DATA FOR ANALYSIS section start
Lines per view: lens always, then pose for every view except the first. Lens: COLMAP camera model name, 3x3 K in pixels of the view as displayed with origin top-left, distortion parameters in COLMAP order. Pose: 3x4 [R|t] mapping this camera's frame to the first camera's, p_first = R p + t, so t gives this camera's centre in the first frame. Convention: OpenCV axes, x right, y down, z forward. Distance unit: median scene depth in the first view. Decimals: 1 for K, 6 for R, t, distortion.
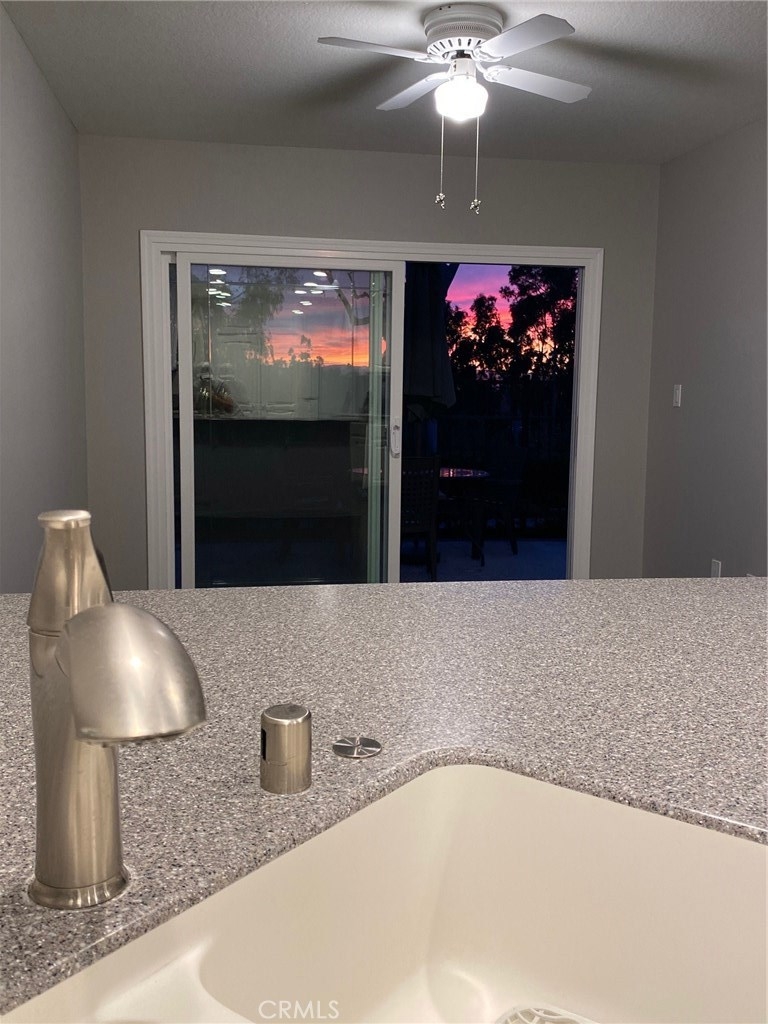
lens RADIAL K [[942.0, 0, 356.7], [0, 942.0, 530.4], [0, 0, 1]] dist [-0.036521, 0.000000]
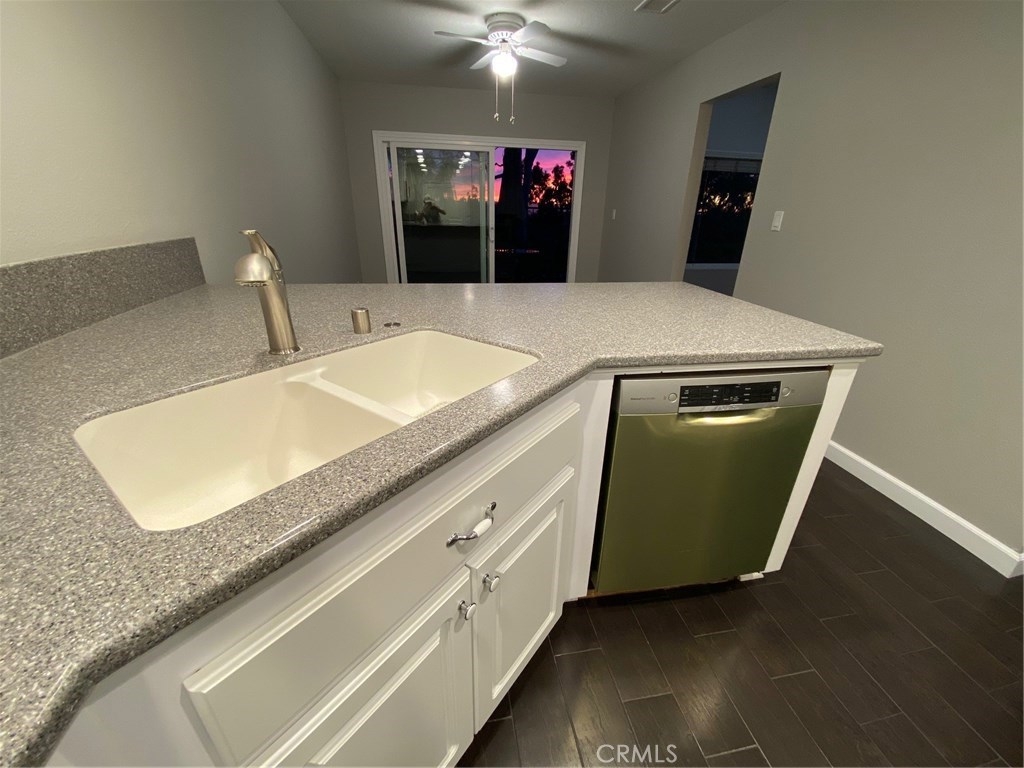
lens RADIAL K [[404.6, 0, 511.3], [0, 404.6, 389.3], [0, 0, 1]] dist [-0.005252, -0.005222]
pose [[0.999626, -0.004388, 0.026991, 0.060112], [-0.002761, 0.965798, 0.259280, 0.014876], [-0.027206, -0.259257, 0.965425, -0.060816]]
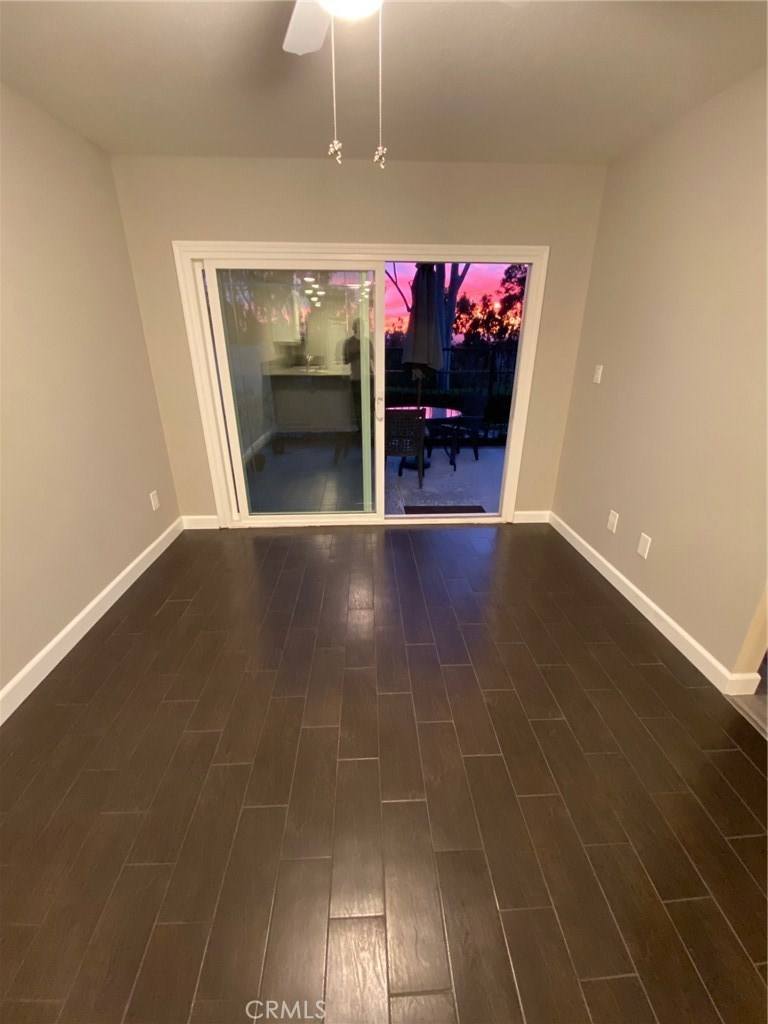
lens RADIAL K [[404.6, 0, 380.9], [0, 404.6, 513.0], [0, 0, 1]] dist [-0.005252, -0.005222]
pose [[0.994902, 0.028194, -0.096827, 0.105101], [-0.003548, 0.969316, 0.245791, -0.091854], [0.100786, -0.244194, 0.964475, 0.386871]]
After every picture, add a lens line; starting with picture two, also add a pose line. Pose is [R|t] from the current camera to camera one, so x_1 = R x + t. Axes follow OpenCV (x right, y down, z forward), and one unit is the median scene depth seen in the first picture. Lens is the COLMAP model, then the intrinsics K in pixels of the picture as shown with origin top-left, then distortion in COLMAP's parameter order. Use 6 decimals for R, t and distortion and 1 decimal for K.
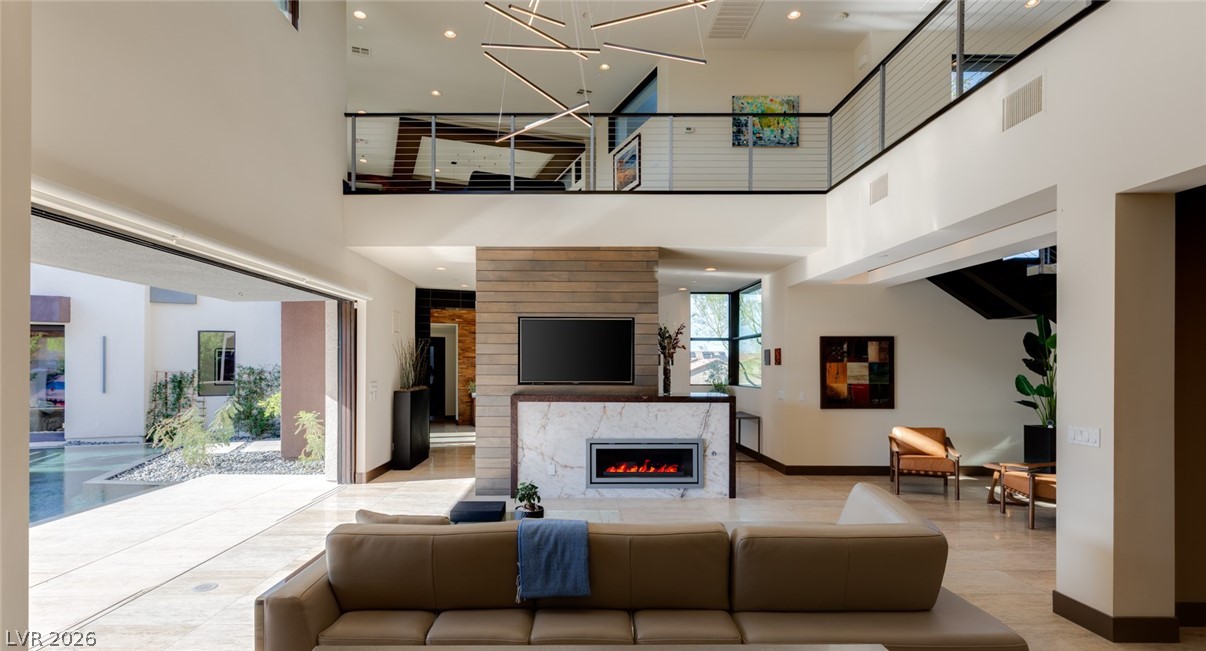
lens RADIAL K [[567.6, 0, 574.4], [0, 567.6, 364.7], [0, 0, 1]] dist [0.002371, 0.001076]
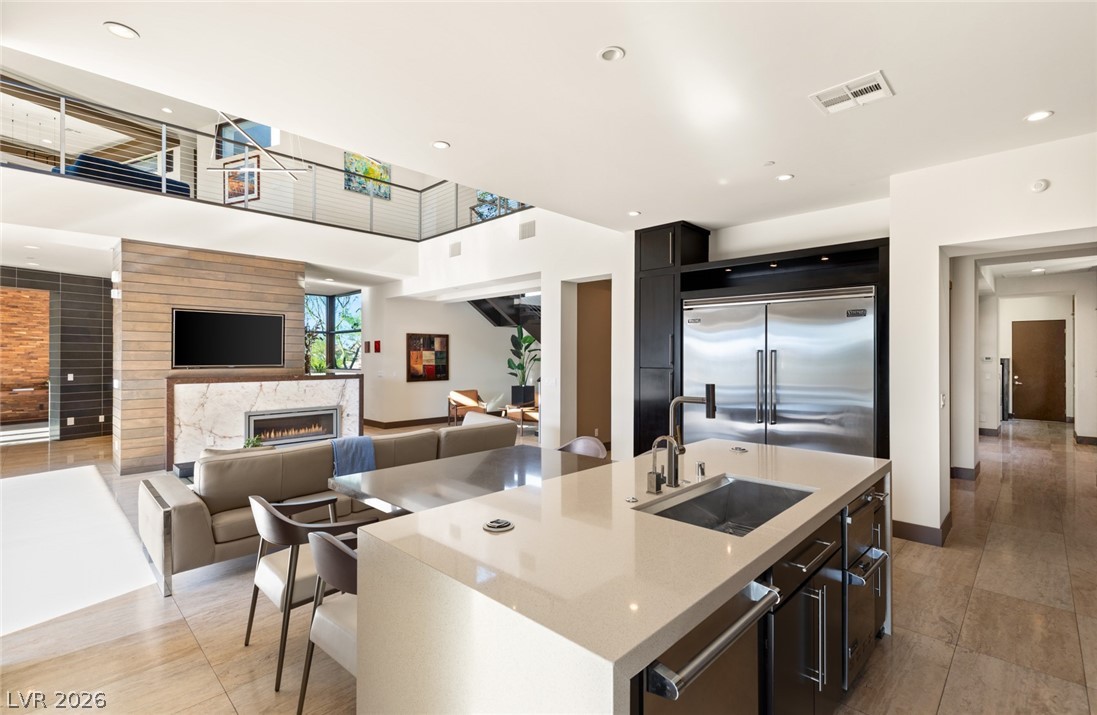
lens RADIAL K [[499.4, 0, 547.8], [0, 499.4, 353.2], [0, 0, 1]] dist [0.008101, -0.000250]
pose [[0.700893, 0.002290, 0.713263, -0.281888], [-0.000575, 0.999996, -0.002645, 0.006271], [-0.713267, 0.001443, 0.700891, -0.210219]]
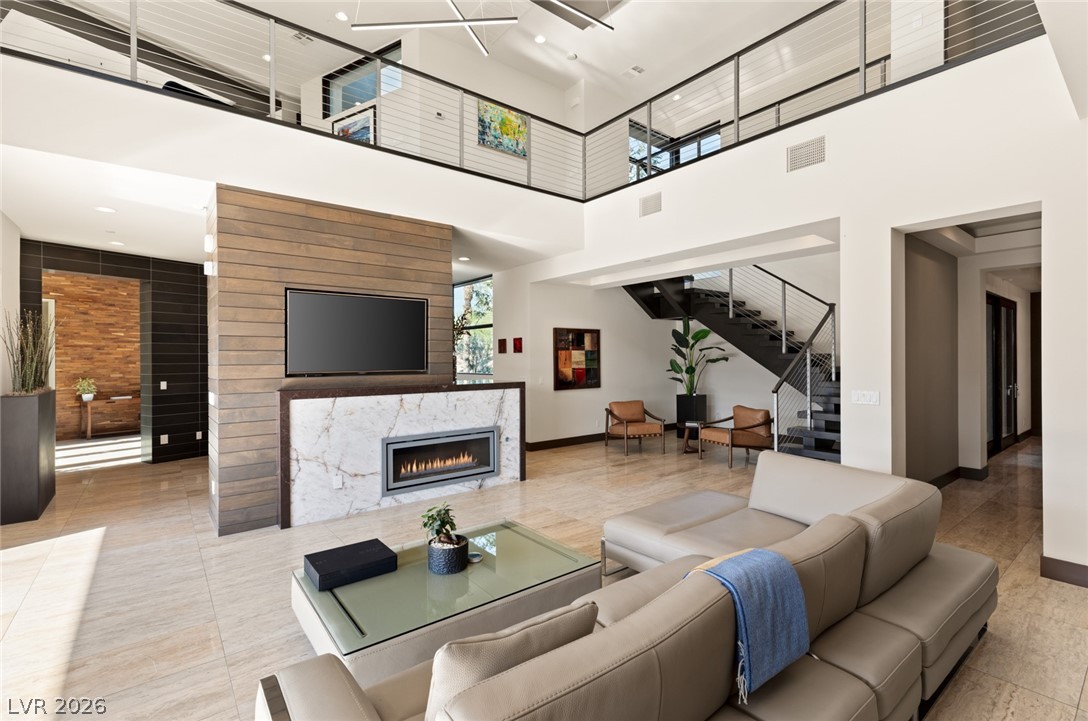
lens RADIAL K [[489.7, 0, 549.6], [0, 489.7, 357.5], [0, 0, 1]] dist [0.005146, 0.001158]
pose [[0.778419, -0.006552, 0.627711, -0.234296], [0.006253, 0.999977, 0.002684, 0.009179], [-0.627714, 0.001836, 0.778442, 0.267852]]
DATA FOR ANALYSIS section end
THE TASK:
Switch every "camera" in all the lines above to "cam", changing nothing else, and leave the pictures out of your answer.

ANSWER TO THIS TASK:
Lines per view: lens always, then pose for every view except the first. Lens: COLMAP cam model name, 3x3 K in pixels of the view as displayed with origin top-left, distortion parameters in COLMAP order. Pose: 3x4 [R|t] mapping this cam's frame to the first cam's, p_first = R p + t, so t gives this cam's centre in the first frame. Convention: OpenCV axes, x right, y down, z forward. Distance unit: median scene depth in the first view. Decimals: 1 for K, 6 for R, t, distortion.
lens RADIAL K [[942.0, 0, 356.7], [0, 942.0, 530.4], [0, 0, 1]] dist [-0.036521, 0.000000]
lens RADIAL K [[404.6, 0, 511.3], [0, 404.6, 389.3], [0, 0, 1]] dist [-0.005252, -0.005222]
pose [[0.999626, -0.004388, 0.026991, 0.060112], [-0.002761, 0.965798, 0.259280, 0.014876], [-0.027206, -0.259257, 0.965425, -0.060816]]
lens RADIAL K [[404.6, 0, 380.9], [0, 404.6, 513.0], [0, 0, 1]] dist [-0.005252, -0.005222]
pose [[0.994902, 0.028194, -0.096827, 0.105101], [-0.003548, 0.969316, 0.245791, -0.091854], [0.100786, -0.244194, 0.964475, 0.386871]]
After every picture, add a lens line; starting with picture two, also add a pose line. Pose is [R|t] from the current cam to cam one, so x_1 = R x + t. Axes follow OpenCV (x right, y down, z forward), and one unit is the median scene depth seen in the first picture. Lens is the COLMAP model, then the intrinsics K in pixels of the picture as shown with origin top-left, then distortion in COLMAP's parameter order. Use 6 decimals for R, t and distortion and 1 decimal for K.
lens RADIAL K [[567.6, 0, 574.4], [0, 567.6, 364.7], [0, 0, 1]] dist [0.002371, 0.001076]
lens RADIAL K [[499.4, 0, 547.8], [0, 499.4, 353.2], [0, 0, 1]] dist [0.008101, -0.000250]
pose [[0.700893, 0.002290, 0.713263, -0.281888], [-0.000575, 0.999996, -0.002645, 0.006271], [-0.713267, 0.001443, 0.700891, -0.210219]]
lens RADIAL K [[489.7, 0, 549.6], [0, 489.7, 357.5], [0, 0, 1]] dist [0.005146, 0.001158]
pose [[0.778419, -0.006552, 0.627711, -0.234296], [0.006253, 0.999977, 0.002684, 0.009179], [-0.627714, 0.001836, 0.778442, 0.267852]]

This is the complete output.